> _Records for the exercise_
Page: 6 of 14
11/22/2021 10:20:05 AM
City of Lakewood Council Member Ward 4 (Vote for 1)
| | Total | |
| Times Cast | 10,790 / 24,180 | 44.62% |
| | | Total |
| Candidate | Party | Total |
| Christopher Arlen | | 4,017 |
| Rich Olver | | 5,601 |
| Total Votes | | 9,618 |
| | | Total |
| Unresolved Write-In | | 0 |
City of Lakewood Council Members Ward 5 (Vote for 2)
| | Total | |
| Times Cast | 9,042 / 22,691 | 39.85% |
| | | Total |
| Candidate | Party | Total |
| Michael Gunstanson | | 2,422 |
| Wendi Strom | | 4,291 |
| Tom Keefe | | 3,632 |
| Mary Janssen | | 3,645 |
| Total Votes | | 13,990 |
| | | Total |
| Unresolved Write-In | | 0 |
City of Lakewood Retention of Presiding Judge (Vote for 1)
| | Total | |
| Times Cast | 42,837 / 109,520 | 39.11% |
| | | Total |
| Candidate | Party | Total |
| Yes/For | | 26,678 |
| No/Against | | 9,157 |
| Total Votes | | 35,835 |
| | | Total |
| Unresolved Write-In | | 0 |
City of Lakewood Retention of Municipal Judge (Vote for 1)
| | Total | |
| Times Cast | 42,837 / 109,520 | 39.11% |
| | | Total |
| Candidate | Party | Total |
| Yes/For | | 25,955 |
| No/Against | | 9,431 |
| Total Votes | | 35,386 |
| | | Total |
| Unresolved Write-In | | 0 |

> _Task details_
Would you show all lines of the material above that contain the word "Votes"?

> _Reply to the task_
| Total Votes | | 9,618 |
| Total Votes | | 13,990 |
| Total Votes | | 35,835 |
| Total Votes | | 35,386 |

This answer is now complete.